#### Questions on the material
A) List every HTTP status code number that the passage on the 501 error below mentions.
B) Convert the text read from the rows below into a JSON list of strings, one string per line and no blank lines. Leave the pictures out.

#### Text segment
=== Section Start ===

The purpose of the 501 error was to indicate to the client that POST
is not now, and never will be an appropriate method to call on any
resource on the server. An appropriate client action is to blacklist
POST and ensure no code attempts to use this. This comes from the
early days of HTTP where there were hundreds of commercial HTTP server
implementations, and the assumption that all HTTP methods would be
handled by a server was not something the vendors could agree on. This
usage was clarified in RFC :rfc:`7231#section-6.6.2` (section 6.6.2).
If we assume the following rfc statement to be true: "This is the
appropriate response when the server does not recognize the request
method and is not capable of supporting it for any resource." that is
irreconcilable with a narrower reading, because we've said all clients
are correct in implementing "never send another POST again to any
resource". It's as if saying the "closed" sign on a business means
both, closed for today, as well as closed permanently and ok for the
city to demolish the building tomorrow. Stating that either is a valid
reading so both should be allowed only causes tears and confusion.
We live in a very different world today, dominated by Apache and
Nginx. As such 501 is something you'd be unlikely to see in the
wild. However that doesn't mean we can replace it's definition with
our own.
Going forward projects should use a 400 'BadRequest' response for this
condition, plus a more specific error message back to the user that
the feature was not implemented in that cloud. 404 'NotFound' may also
be appropriate in some situations when the URI will never
exist. However one of the most common places where we would return
"Feature Not Implemented" is when we POST an operation to a URI of the
form /resource/{id}/action. Clearly that URI is found, however some
operations on it were not supported. Returning a 404 (which is by
default cachable) would make the client believe /resource/{id}/action
did not exist at all on the server.

=== Section End ===

#### Data under study
=== Section Start ===

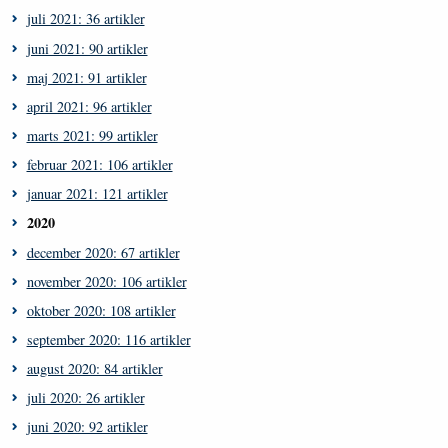
juli 2021: 36 artikler
juni 2021: 90 artikler
maj 2021: 91 artikler
april 2021: 96 artikler
marts 2021: 99 artikler
februar 2021: 106 artikler
januar 2021: 121 artikler
2020
december 2020: 67 artikler
november 2020: 106 artikler
oktober 2020: 108 artikler
september 2020: 116 artikler
august 2020: 84 artikler
juli 2020: 26 artikler
juni 2020: 92 artikler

=== Section End ===

#### Solutions to the problems
A) 501, 400, 404

B)
[
  "juli 2021: 36 artikler",
  "juni 2021: 90 artikler",
  "maj 2021: 91 artikler",
  "april 2021: 96 artikler",
  "marts 2021: 99 artikler",
  "februar 2021: 106 artikler",
  "januar 2021: 121 artikler",
  "2020",
  "december 2020: 67 artikler",
  "november 2020: 106 artikler",
  "oktober 2020: 108 artikler",
  "september 2020: 116 artikler",
  "august 2020: 84 artikler",
  "juli 2020: 26 artikler",
  "juni 2020: 92 artikler"
]